TUPELO • A pair of historic buildings in downtown Tupelo owned by former Mayor Jason Shelton could be demolished soon.

People connected with the buildings on 306 North Spring St. and 218 North Spring St. have submitted a demolition permit to the city’s Development Services Department, according to City Attorney Ben Logan.

Shelton confirmed to the Daily Journal that he is selling the property on 306 North Spring Street this week to Bill Simpson, who will now be responsible for its future.

Shelton still owns the building on 218 North Spring Street, and he’s facing a deadline to either sell the property or demolish the building himself. The building, commonly referred to as the old Jefferson Davis Hotel, has some historic value and is a notable building in the area.

The former mayor said he's spoken with someone interested in purchasing the former hotel, but nothing concrete has happened yet. Shelton’s ultimate goal is to sell the property. If he is unable to find a buyer, he said he will demolish the property on his own.

“I don’t want to fight with the city on this,” Shelton said.

Shelton initially appealed the October condemnation order to the city's license commission on the basis that the city was acting outside its legal authority, but that appeal has been postponed indefinitely, according to a press release from City Hall.

Shelton does not contest that the buildings are in disrepair, but believes the buildings are worth preserving. He has also maintained that the current mayoral administration is targeting him politically with the condemnation orders.

“It’s beneath the dignity of the city to do something like this,” Shelton said.

Though he wasn't on the ballot during this year's mayoral election, the former Democratic mayor frequently criticized then-candidate Todd Jordan, a Republican, on social media.
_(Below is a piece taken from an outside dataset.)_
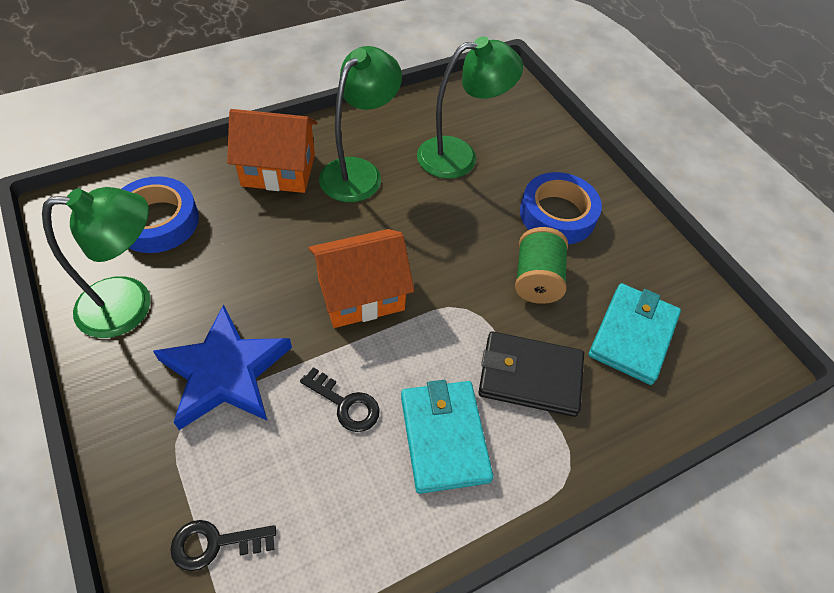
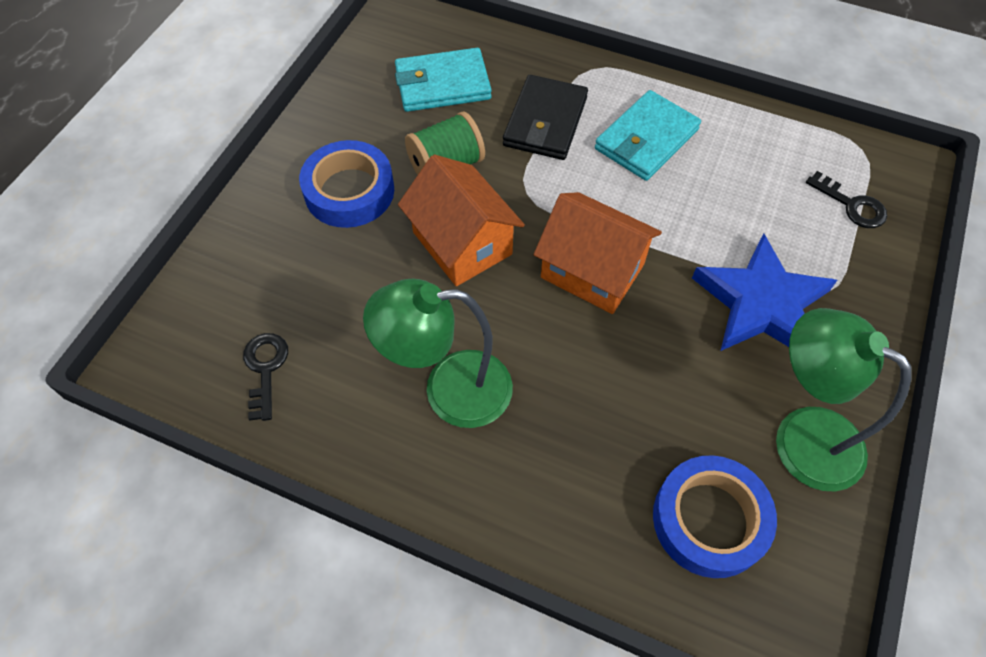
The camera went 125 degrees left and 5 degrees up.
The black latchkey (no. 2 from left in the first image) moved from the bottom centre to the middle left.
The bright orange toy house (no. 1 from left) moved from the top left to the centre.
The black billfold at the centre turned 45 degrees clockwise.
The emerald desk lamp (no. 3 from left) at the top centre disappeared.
Shelton also endorsed Jordan’s opponent.

Logan said that the city’s primary concern is the safety of the public, but he wants to find a solution that both the city and Shelton can agree on.

On Oct. 8, the city sent Shelton a condemnation order for both properties and ordered him to demolish the structures on them, plus remove all debris by Nov. 8. The city also ordered that no one can occupy the property, though no one actually occupied the property for some time.

Although the city has condemned the properties, it does not yet have the legal authority to tear the buildings down. State law requires the city hold a public hearing before the properties are demolished to give homeowners a chance to contest the city’s order.

Logan said that the buildings are currently on the city’s blight review list, and the City Council could vote to tear the buildings down at the beginning of 2022.

Correction: A previous version of this article incorrectly identified the status of the the two properties. Bill Simpson is purchasing 306 North Spring Street this week, and Shelton still owns 218 North Spring Street, commonly referred to as the old Jefferson Davis Hotel.